External Control Arms (ECA) in Phase 3 Trials: What Is Needed Now and in the Future to Enable Acceptance With Regulatory and HTA Bodies?

PURPOSE: ECAs are real-world patient cohorts intended to replace or enhance a control arm in clinical trials when randomization to a contemporaneous control arm is not feasible/unethical. However, the conditions for an ECA-controlled trial to be accepted can differ between regulatory and HTA bodies and are beginning to be understood based on publicly available regulatory review use cases. Are all indications appropriate? What are acceptable types of data and methods to build ECAs? What are the circumstances that lead to one design over another? What is the way forward to have regulators and HTA bodies align on these questions to ensure optimal design of a Phase 3 program?
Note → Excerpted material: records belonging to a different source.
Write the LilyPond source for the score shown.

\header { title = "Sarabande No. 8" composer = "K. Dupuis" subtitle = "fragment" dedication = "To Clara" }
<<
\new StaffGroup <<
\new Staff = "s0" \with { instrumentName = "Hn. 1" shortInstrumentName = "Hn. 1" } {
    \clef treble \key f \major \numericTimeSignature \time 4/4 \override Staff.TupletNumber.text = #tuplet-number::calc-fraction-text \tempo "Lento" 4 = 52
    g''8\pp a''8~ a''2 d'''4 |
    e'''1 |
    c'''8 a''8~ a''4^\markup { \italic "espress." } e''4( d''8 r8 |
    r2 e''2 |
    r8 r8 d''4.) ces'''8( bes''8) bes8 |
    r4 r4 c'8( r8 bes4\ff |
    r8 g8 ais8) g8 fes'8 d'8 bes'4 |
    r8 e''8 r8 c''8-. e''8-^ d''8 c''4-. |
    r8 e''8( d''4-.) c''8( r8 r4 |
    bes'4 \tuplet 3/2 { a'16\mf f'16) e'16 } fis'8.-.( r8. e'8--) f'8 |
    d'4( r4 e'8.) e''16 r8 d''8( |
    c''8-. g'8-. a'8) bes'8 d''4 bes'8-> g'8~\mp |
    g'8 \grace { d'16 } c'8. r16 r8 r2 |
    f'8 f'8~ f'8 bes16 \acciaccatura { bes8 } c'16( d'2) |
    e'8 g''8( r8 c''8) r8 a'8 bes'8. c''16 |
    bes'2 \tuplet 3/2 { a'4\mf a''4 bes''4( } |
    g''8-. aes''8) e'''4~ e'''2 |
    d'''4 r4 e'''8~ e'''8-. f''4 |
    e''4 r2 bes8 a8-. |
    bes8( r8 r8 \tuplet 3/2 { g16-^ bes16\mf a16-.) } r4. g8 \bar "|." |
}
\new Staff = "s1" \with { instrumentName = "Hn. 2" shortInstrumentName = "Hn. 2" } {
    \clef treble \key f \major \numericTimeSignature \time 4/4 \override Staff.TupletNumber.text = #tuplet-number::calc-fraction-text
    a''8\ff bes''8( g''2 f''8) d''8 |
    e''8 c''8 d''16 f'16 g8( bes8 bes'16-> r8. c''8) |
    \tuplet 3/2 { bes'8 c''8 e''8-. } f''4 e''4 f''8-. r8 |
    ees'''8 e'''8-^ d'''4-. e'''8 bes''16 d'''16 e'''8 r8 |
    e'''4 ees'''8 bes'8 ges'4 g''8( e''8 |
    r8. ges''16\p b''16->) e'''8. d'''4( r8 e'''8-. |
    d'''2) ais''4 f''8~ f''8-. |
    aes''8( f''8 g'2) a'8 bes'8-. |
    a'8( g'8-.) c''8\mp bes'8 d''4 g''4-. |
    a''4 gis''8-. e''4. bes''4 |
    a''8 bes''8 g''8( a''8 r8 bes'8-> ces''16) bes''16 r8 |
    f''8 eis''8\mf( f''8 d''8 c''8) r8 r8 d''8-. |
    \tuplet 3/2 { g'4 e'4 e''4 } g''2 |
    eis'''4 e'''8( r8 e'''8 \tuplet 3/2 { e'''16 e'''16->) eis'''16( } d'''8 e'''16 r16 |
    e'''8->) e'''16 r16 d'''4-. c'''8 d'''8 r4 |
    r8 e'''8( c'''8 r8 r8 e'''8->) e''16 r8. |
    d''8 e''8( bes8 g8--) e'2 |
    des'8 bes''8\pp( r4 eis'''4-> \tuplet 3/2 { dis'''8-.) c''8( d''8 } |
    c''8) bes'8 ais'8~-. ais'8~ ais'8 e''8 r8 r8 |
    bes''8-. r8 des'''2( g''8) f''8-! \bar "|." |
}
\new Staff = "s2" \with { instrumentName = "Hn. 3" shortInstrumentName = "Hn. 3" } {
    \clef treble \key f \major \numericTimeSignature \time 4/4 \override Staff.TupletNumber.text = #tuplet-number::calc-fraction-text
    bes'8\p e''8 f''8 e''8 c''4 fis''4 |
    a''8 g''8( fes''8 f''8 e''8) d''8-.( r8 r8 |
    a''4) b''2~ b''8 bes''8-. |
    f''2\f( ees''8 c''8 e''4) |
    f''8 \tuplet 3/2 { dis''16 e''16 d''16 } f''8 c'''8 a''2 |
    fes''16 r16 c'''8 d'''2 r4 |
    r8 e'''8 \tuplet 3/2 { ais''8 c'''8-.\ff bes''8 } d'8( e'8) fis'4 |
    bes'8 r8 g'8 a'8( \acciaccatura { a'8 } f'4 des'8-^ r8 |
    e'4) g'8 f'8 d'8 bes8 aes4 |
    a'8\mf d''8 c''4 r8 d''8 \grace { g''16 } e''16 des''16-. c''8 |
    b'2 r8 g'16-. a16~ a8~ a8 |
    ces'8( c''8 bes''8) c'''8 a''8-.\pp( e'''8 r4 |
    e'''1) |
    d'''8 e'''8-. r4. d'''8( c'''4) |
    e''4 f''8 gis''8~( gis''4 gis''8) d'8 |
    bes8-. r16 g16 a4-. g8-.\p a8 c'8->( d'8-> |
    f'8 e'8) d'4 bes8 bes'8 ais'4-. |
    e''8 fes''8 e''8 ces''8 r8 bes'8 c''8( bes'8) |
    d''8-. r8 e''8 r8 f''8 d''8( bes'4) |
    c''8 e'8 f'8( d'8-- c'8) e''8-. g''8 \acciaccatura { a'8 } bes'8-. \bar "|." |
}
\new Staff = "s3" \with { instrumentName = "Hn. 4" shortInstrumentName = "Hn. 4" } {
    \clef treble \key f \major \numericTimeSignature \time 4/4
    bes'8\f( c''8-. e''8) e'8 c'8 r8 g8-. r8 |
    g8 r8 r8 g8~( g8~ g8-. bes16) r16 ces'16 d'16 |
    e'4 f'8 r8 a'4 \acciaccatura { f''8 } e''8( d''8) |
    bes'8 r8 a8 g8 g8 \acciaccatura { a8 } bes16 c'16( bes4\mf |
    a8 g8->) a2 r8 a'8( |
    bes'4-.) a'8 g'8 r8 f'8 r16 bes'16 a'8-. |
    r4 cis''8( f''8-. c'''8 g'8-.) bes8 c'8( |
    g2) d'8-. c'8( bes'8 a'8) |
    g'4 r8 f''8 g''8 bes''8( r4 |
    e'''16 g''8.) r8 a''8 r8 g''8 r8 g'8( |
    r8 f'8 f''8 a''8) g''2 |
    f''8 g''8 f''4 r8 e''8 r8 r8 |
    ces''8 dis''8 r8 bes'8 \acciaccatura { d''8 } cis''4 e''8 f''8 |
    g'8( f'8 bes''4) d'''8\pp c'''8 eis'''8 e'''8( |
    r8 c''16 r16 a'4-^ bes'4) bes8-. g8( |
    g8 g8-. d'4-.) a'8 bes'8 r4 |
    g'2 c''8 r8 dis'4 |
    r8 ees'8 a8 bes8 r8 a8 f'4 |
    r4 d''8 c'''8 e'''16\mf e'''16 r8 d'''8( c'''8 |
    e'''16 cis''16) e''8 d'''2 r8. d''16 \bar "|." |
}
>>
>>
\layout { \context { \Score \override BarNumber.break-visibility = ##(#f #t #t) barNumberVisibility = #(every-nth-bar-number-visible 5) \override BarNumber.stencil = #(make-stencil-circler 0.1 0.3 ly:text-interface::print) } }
DESCRIPTION: Workshop attendees will obtain a working knowledge of key questions to ask when considering an ECA. Helene will first define ECAs in the context of Phase 3 programs and review the key challenges of using them in lieu of or as augmentation of traditional comparator arms in randomized controlled trials (12min). Emma will detail methodological issues (12min). Nicolle will provide learnings from oncology case examples on how ECAs have been appraised to date and discuss how to approach decision-making for fit-for-purpose study design (12min). Pall will propose a framework for possible alignment between HTA and regulatory bodies (12min). During these 48min, the audience will be invited to real-time polling and verbal comments to identify challenges facing pharma companies internally and in interaction with regulatory and HTA bodies when considering ECAs as part of phase 3 programs. The last 12 min will be dedicated to a guided discussion with the audience on the future of ECAs and how they fit in the evidence-generation framework for new pharmaceutical products. This informative and interactive workshop is intended for an audience of regulators, payers and leaders participating in Phase 3 program design and new pharmaceutical product decisions.